Once I thought of the fingers, they very quickly pointed out the direction of this poem for me: it was to be a poem telling the pickpocket story, musing on the combination of randomness and determination that governs our lives. Anyway, that's what I think it is. A friend of ours claims that poets should never read their own poems: "First of all, they don't understand them . . ."
My early drafts were variations of one long free verse poem, with too much extraneous information: I had my students there, the name of the stop we began in (Palais Royal), descriptions of the man (balding, etc.) and the train (complete with advertisements for the Lido). I have a general theory that every poem has its ideal shape, whether free verse or formal, and as I searched for this one's, I noticed that pretty much in the middle was the line beginning "I lost concentration"--which I recognized as a natural break. All poems don't have to be in stanzas, but in general stanza breaks help clarify a poem by separating its major parts.
So I separated the line and as soon as I did it, it seemed right and very helpful: it suggested to me a train (a train of thought!) rolling along between the left and right banks of Paris (the first and second stanzas) and as such suitable to the sense of the poem, and more or less true geographically, as the train was going along the Seine, which divides Paris in half.
That led me to "balance" the poem by making the "banks" the same size. The preliminary result, as the excess weight was whittled off, was a line running between two sixteen-line stanzas. The poem was getting close to being finished, but still seemed "soft" and wordy to me; then, as I typed and retyped it I saw that, although it was in free verse, a high percentage of the lines, including the central one, "I lost concentration and began to think," consisted of eleven syllables.
I decided to try it as a syllabic poem.
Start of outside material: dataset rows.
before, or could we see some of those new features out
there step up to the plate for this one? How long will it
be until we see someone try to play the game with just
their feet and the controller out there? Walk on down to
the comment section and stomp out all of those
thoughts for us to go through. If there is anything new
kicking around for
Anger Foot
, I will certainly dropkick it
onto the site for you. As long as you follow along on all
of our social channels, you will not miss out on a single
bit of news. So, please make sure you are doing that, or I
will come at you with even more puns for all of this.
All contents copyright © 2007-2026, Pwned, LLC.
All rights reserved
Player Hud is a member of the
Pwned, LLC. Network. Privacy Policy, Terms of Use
This is a scientific poem, I thought, that could use a little numerical underpinning. Once again, the over-all effect of this was to weed the poem down. Syllabic poetry works best when it doesn't have hyphens calling attention to the form (in fact, I hope most readers didn't notice the form, at least at first: form should be a window through which the reader views the material of the poem). This took a lot of manipulating, and the end result was a syllabic poem consisting of two fourteen-line stanzas (semi-accidentally the length of sonnets) around the central line--all lines eleven syllables long.
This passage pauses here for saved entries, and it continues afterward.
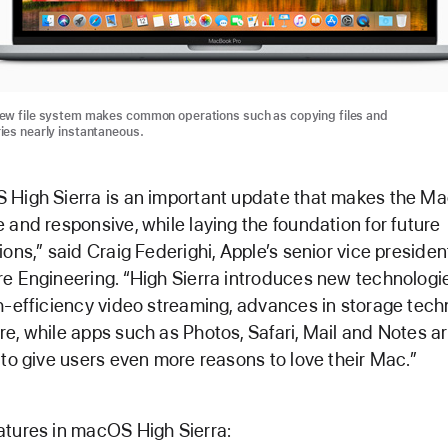
new file system makes common operations such as copying files and
ries nearly instantaneous.
High Sierra is an important update that makes the M
 and responsive, while laying the foundation for future
ions,” said Craig Federighi, Apple’s senior vice presiden
e Engineering. “High Sierra introduces new technologie
h-efficiency video streaming, advances in storage tec
e, while apps such as Photos, Safari, Mail and Notes a
 to give users even more reasons to love their Mac.”
tures in macOS High Sierra:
Fulfilling the obligations of a form, of course, doesn't make a good poem: all the other requirements of poetry must be fulfilled as well. It should be an original idea or an old idea presented in a new way, and it should sound interesting. My final changes in the poem involved underlining certain sounds: the whispering "s" sounds in the beginning (scientists/inform us/insufficient), assonance (eyes/shy; date/Élysées), consonance (DNA/determine; gold/gets/going), and even rhyme (OK/away), etc. I wanted the poem to be tightly constructed, natural-seeming, and pleasing to the ear. One advantage of syllabic poetry is that it's kind of a regulated free verse, giving some shape but still being pretty loose. I should add that I didn't do all this in quite so linear a way as talking about it makes it sound. Rather, I worked on everything at once more or less steadily, and gradually, this is what emerged. How do you know when to stop? Well, I'm sure this could be better, but working in form, or shape, is a help. After a while, like a kid on a beach patting his sandcastle into shape, I decided, That's it, and backed away, brushing sand from my hands and getting ready for the next wave.